» Passage provided:
:::

# Graves Disease and Thyroidectomy



## Donna67 (Aug 9, 2012)

Hello all-
I was diagnosed with Graves Disease about a year and a half ago. Prior to my hysterectomy my ob/gyn ran blood work and it was discovered. Had the uptake scan which confirmed the diagnosis. Besides a rapid pulse, I have never had any symptoms and typically feel great. It takes forever for me to lose a pound and in fact I have about 40 to lose. I have very thin hair also..which brings me to my question. After taking methimazole, which made me feel worse, I need to have RAI or a thyroidectomy. After speaking to the oncologist and surgeon, I have decided to have a thyroidectomy which will be scheduled for the end of September. Reading all these posts has been wonderful..thank you all!! If I am understanding what I am reading, as long as my medication is regulated correctly, I shouldn't have to worry too much about losing hair or gaining more weight, correct? I have a very busy office job and meet with alot of people every day. I guess you can say I am a little vein, but that is my biggest worry right now. Thank you for anything you can tell me:hugs:


----------



## joplin1975 (Jul 21, 2011)

Donna67 said:


> If I am understanding what I am reading, as long as my medication is regulated correctly, I shouldn't have to worry too much about losing hair or gaining more weight, correct? I have a very busy office job and meet with alot of people every day. I guess you can say I am a little vein, but that is my biggest worry right now. Thank you for anything you can tell me:hugs:


Correct.

Keep in mind even the best doctor doesn't always "hit" the correct starting dose and they do usually like to "under-shoot" rather than over-shoot (thereby making you hyper yet again), so it might take a bit to get things settled, but you should be a-ok.


----------



## Donna67 (Aug 9, 2012)

Thank you soooo much for responding to me so quickly!! That is exactly what the surgeon told me, he said he is going to give the medication dose his best guess to start. But, like I said, with feeling fine (except for a very fast pulse), I debated doing either treatment. However, I know something has to be done and I will just pray I don't gain more weight while he is regulating the medicine. Thanks again!


----------



## webster2 (May 19, 2011)

I have had a very successful outcome. Surgery was in late July of 2011, it took awhile to find the correct medication and the correct level but I feel much better than I have in years.


----------



## Donna67 (Aug 9, 2012)

Thank you very much! Reading about all of the good outcomes makes me more confident in my decision. I know I am doing the right thing because I don't want to continue to have my pulse race, it is just so scarey! I have confidence in my surgeon, but he worried me a little saying that he was "guessing" the dosage (which I know now is common) and telling me that due to the difficulty of the surgery, his colleague would be assisting him. I will be glad when it is over, wishing it could be sooner then the end of September so I don't change my mind!!

:::

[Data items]
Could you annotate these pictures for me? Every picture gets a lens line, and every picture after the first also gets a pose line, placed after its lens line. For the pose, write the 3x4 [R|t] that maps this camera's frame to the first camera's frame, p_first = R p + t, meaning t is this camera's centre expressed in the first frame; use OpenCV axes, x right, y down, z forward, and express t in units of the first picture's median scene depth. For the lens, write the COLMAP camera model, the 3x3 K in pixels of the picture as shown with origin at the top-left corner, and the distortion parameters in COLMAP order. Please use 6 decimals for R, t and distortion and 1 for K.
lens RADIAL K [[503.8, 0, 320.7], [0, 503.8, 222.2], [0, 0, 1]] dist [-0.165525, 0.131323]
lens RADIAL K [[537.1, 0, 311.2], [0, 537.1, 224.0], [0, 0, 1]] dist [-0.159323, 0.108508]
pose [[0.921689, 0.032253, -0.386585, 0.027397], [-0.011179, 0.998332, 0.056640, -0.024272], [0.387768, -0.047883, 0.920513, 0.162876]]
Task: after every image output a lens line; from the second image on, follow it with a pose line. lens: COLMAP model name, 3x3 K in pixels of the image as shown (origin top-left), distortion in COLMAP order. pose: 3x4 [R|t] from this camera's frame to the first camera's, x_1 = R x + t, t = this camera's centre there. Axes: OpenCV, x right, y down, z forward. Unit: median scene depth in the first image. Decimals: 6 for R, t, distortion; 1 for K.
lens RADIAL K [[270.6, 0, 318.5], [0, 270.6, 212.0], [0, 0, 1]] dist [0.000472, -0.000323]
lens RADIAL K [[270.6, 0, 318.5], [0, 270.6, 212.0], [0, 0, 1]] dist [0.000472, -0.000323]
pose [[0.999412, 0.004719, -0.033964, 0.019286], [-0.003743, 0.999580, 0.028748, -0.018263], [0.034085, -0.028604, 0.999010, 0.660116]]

:::

» What you will do: Update the part of the thread on Graves disease and thyroidectomy that opens with the words containing "## webster2 (May" and closes with "change my mind!!", giving it again with "colleague" changed to "associate".

» Response to this exercise:
## webster2 (May 19, 2011)

I have had a very successful outcome. Surgery was in late July of 2011, it took awhile to find the correct medication and the correct level but I feel much better than I have in years.


----------



## Donna67 (Aug 9, 2012)

Thank you very much! Reading about all of the good outcomes makes me more confident in my decision. I know I am doing the right thing because I don't want to continue to have my pulse race, it is just so scarey! I have confidence in my surgeon, but he worried me a little saying that he was "guessing" the dosage (which I know now is common) and telling me that due to the difficulty of the surgery, his associate would be assisting him. I will be glad when it is over, wishing it could be sooner then the end of September so I don't change my mind!!